YOUR TASK: Exactly as written, reproduce all of the entries.

DATA FOR ANALYSIS Start Marker

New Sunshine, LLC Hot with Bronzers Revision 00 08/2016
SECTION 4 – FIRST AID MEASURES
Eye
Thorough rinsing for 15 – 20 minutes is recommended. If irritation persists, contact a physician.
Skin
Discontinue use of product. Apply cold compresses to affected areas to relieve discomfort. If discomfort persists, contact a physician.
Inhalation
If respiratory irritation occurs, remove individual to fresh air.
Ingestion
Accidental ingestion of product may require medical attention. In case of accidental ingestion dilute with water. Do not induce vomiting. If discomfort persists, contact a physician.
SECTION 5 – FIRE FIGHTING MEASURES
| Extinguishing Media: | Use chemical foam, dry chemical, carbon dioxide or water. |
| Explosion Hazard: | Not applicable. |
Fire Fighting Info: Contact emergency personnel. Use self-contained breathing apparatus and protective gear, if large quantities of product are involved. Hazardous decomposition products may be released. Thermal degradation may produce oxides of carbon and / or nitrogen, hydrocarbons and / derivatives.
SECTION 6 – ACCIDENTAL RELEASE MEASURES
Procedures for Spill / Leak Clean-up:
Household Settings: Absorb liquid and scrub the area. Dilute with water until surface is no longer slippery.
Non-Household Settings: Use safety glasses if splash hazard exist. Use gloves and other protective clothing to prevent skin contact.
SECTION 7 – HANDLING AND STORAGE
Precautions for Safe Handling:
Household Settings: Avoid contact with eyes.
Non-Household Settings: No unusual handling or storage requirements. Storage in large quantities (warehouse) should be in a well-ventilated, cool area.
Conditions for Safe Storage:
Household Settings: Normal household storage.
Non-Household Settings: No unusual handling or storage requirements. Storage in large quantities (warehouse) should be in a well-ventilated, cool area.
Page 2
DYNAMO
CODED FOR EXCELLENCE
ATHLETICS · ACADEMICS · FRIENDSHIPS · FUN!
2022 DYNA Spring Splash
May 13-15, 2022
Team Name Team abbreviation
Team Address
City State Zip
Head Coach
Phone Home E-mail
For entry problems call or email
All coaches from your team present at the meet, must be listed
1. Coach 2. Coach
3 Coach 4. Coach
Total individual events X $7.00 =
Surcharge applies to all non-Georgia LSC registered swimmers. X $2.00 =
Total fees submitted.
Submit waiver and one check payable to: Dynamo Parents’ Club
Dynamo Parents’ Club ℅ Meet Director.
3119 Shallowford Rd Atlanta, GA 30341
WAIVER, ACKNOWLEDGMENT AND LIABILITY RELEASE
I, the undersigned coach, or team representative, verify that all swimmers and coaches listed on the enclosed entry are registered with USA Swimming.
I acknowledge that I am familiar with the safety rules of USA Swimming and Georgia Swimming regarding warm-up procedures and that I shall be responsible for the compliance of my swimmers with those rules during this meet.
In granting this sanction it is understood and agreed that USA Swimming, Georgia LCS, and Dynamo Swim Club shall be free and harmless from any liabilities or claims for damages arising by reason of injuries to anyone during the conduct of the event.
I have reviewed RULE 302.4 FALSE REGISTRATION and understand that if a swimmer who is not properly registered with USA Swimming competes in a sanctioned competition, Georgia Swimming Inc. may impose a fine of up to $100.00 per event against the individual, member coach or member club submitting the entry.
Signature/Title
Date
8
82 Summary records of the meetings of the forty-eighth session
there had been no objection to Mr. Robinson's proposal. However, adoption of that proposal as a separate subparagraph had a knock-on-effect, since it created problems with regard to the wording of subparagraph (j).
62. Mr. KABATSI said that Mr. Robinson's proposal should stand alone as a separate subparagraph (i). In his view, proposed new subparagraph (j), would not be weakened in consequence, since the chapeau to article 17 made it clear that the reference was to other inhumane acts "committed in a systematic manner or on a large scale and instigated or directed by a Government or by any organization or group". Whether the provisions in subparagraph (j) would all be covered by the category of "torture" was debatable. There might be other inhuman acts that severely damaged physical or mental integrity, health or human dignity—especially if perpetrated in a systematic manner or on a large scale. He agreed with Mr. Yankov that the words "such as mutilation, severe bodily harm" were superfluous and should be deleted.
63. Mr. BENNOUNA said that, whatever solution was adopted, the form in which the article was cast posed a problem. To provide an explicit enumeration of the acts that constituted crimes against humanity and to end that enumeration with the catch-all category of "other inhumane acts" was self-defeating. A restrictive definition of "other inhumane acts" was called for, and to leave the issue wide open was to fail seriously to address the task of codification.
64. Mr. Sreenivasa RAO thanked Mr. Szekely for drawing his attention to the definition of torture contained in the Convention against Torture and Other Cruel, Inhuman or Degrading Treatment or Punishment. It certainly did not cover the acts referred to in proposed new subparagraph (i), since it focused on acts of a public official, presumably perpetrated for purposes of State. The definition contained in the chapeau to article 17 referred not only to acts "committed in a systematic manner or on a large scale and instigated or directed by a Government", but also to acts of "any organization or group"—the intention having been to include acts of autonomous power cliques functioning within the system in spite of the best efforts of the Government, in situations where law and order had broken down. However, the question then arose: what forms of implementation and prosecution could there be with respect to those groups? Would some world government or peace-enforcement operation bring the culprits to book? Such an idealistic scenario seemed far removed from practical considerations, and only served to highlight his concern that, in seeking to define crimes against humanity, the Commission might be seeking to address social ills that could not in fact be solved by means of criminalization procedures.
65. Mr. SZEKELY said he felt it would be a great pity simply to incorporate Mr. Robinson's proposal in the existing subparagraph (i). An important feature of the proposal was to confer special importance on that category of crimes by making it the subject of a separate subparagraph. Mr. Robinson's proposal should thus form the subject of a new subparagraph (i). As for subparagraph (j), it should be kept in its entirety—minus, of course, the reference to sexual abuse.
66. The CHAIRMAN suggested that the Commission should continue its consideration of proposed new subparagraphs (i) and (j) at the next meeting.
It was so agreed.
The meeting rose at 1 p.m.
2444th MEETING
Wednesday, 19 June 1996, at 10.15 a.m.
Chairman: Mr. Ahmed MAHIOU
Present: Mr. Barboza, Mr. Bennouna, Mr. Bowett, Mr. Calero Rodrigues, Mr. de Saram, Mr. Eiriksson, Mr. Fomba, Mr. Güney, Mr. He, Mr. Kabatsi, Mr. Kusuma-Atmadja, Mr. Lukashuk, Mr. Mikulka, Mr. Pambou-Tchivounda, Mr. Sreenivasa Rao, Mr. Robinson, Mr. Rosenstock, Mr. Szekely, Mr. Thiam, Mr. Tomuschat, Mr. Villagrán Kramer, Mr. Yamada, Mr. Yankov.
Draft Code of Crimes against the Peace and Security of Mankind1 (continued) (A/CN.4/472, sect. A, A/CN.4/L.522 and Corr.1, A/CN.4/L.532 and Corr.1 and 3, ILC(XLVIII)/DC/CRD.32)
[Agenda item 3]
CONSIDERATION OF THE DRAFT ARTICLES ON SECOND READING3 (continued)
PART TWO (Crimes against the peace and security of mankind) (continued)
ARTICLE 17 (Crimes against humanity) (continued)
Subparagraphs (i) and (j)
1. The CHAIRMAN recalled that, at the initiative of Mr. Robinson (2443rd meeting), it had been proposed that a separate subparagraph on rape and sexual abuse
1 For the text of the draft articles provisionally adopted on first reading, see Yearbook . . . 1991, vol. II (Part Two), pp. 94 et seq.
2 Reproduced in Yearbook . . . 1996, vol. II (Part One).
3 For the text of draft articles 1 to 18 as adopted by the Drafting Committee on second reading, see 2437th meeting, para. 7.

DATA FOR ANALYSIS End Marker

ANSWER TO THE PROBLEM:
New Sunshine, LLC Hot with Bronzers Revision 00 08/2016
SECTION 4 – FIRST AID MEASURES
Eye
Thorough rinsing for 15 – 20 minutes is recommended. If irritation persists, contact a physician.
Skin
Discontinue use of product. Apply cold compresses to affected areas to relieve discomfort. If discomfort persists, contact a physician.
Inhalation
If respiratory irritation occurs, remove individual to fresh air.
Ingestion
Accidental ingestion of product may require medical attention. In case of accidental ingestion dilute with water. Do not induce vomiting. If discomfort persists, contact a physician.
SECTION 5 – FIRE FIGHTING MEASURES
| Extinguishing Media: | Use chemical foam, dry chemical, carbon dioxide or water. |
| Explosion Hazard: | Not applicable. |
Fire Fighting Info: Contact emergency personnel. Use self-contained breathing apparatus and protective gear, if large quantities of product are involved. Hazardous decomposition products may be released. Thermal degradation may produce oxides of carbon and / or nitrogen, hydrocarbons and / derivatives.
SECTION 6 – ACCIDENTAL RELEASE MEASURES
Procedures for Spill / Leak Clean-up:
Household Settings: Absorb liquid and scrub the area. Dilute with water until surface is no longer slippery.
Non-Household Settings: Use safety glasses if splash hazard exist. Use gloves and other protective clothing to prevent skin contact.
SECTION 7 – HANDLING AND STORAGE
Precautions for Safe Handling:
Household Settings: Avoid contact with eyes.
Non-Household Settings: No unusual handling or storage requirements. Storage in large quantities (warehouse) should be in a well-ventilated, cool area.
Conditions for Safe Storage:
Household Settings: Normal household storage.
Non-Household Settings: No unusual handling or storage requirements. Storage in large quantities (warehouse) should be in a well-ventilated, cool area.
Page 2
DYNAMO
CODED FOR EXCELLENCE
ATHLETICS · ACADEMICS · FRIENDSHIPS · FUN!
2022 DYNA Spring Splash
May 13-15, 2022
Team Name Team abbreviation
Team Address
City State Zip
Head Coach
Phone Home E-mail
For entry problems call or email
All coaches from your team present at the meet, must be listed
1. Coach 2. Coach
3 Coach 4. Coach
Total individual events X $7.00 =
Surcharge applies to all non-Georgia LSC registered swimmers. X $2.00 =
Total fees submitted.
Submit waiver and one check payable to: Dynamo Parents’ Club
Dynamo Parents’ Club ℅ Meet Director.
3119 Shallowford Rd Atlanta, GA 30341
WAIVER, ACKNOWLEDGMENT AND LIABILITY RELEASE
I, the undersigned coach, or team representative, verify that all swimmers and coaches listed on the enclosed entry are registered with USA Swimming.
I acknowledge that I am familiar with the safety rules of USA Swimming and Georgia Swimming regarding warm-up procedures and that I shall be responsible for the compliance of my swimmers with those rules during this meet.
In granting this sanction it is understood and agreed that USA Swimming, Georgia LCS, and Dynamo Swim Club shall be free and harmless from any liabilities or claims for damages arising by reason of injuries to anyone during the conduct of the event.
I have reviewed RULE 302.4 FALSE REGISTRATION and understand that if a swimmer who is not properly registered with USA Swimming competes in a sanctioned competition, Georgia Swimming Inc. may impose a fine of up to $100.00 per event against the individual, member coach or member club submitting the entry.
Signature/Title
Date
8
82 Summary records of the meetings of the forty-eighth session
there had been no objection to Mr. Robinson's proposal. However, adoption of that proposal as a separate subparagraph had a knock-on-effect, since it created problems with regard to the wording of subparagraph (j).
62. Mr. KABATSI said that Mr. Robinson's proposal should stand alone as a separate subparagraph (i). In his view, proposed new subparagraph (j), would not be weakened in consequence, since the chapeau to article 17 made it clear that the reference was to other inhumane acts "committed in a systematic manner or on a large scale and instigated or directed by a Government or by any organization or group". Whether the provisions in subparagraph (j) would all be covered by the category of "torture" was debatable. There might be other inhuman acts that severely damaged physical or mental integrity, health or human dignity—especially if perpetrated in a systematic manner or on a large scale. He agreed with Mr. Yankov that the words "such as mutilation, severe bodily harm" were superfluous and should be deleted.
63. Mr. BENNOUNA said that, whatever solution was adopted, the form in which the article was cast posed a problem. To provide an explicit enumeration of the acts that constituted crimes against humanity and to end that enumeration with the catch-all category of "other inhumane acts" was self-defeating. A restrictive definition of "other inhumane acts" was called for, and to leave the issue wide open was to fail seriously to address the task of codification.
64. Mr. Sreenivasa RAO thanked Mr. Szekely for drawing his attention to the definition of torture contained in the Convention against Torture and Other Cruel, Inhuman or Degrading Treatment or Punishment. It certainly did not cover the acts referred to in proposed new subparagraph (i), since it focused on acts of a public official, presumably perpetrated for purposes of State. The definition contained in the chapeau to article 17 referred not only to acts "committed in a systematic manner or on a large scale and instigated or directed by a Government", but also to acts of "any organization or group"—the intention having been to include acts of autonomous power cliques functioning within the system in spite of the best efforts of the Government, in situations where law and order had broken down. However, the question then arose: what forms of implementation and prosecution could there be with respect to those groups? Would some world government or peace-enforcement operation bring the culprits to book? Such an idealistic scenario seemed far removed from practical considerations, and only served to highlight his concern that, in seeking to define crimes against humanity, the Commission might be seeking to address social ills that could not in fact be solved by means of criminalization procedures.
65. Mr. SZEKELY said he felt it would be a great pity simply to incorporate Mr. Robinson's proposal in the existing subparagraph (i). An important feature of the proposal was to confer special importance on that category of crimes by making it the subject of a separate subparagraph. Mr. Robinson's proposal should thus form the subject of a new subparagraph (i). As for subparagraph (j), it should be kept in its entirety—minus, of course, the reference to sexual abuse.
66. The CHAIRMAN suggested that the Commission should continue its consideration of proposed new subparagraphs (i) and (j) at the next meeting.
It was so agreed.
The meeting rose at 1 p.m.
2444th MEETING
Wednesday, 19 June 1996, at 10.15 a.m.
Chairman: Mr. Ahmed MAHIOU
Present: Mr. Barboza, Mr. Bennouna, Mr. Bowett, Mr. Calero Rodrigues, Mr. de Saram, Mr. Eiriksson, Mr. Fomba, Mr. Güney, Mr. He, Mr. Kabatsi, Mr. Kusuma-Atmadja, Mr. Lukashuk, Mr. Mikulka, Mr. Pambou-Tchivounda, Mr. Sreenivasa Rao, Mr. Robinson, Mr. Rosenstock, Mr. Szekely, Mr. Thiam, Mr. Tomuschat, Mr. Villagrán Kramer, Mr. Yamada, Mr. Yankov.
Draft Code of Crimes against the Peace and Security of Mankind1 (continued) (A/CN.4/472, sect. A, A/CN.4/L.522 and Corr.1, A/CN.4/L.532 and Corr.1 and 3, ILC(XLVIII)/DC/CRD.32)
[Agenda item 3]
CONSIDERATION OF THE DRAFT ARTICLES ON SECOND READING3 (continued)
PART TWO (Crimes against the peace and security of mankind) (continued)
ARTICLE 17 (Crimes against humanity) (continued)
Subparagraphs (i) and (j)
1. The CHAIRMAN recalled that, at the initiative of Mr. Robinson (2443rd meeting), it had been proposed that a separate subparagraph on rape and sexual abuse
1 For the text of the draft articles provisionally adopted on first reading, see Yearbook . . . 1991, vol. II (Part Two), pp. 94 et seq.
2 Reproduced in Yearbook . . . 1996, vol. II (Part One).
3 For the text of draft articles 1 to 18 as adopted by the Drafting Committee on second reading, see 2437th meeting, para. 7.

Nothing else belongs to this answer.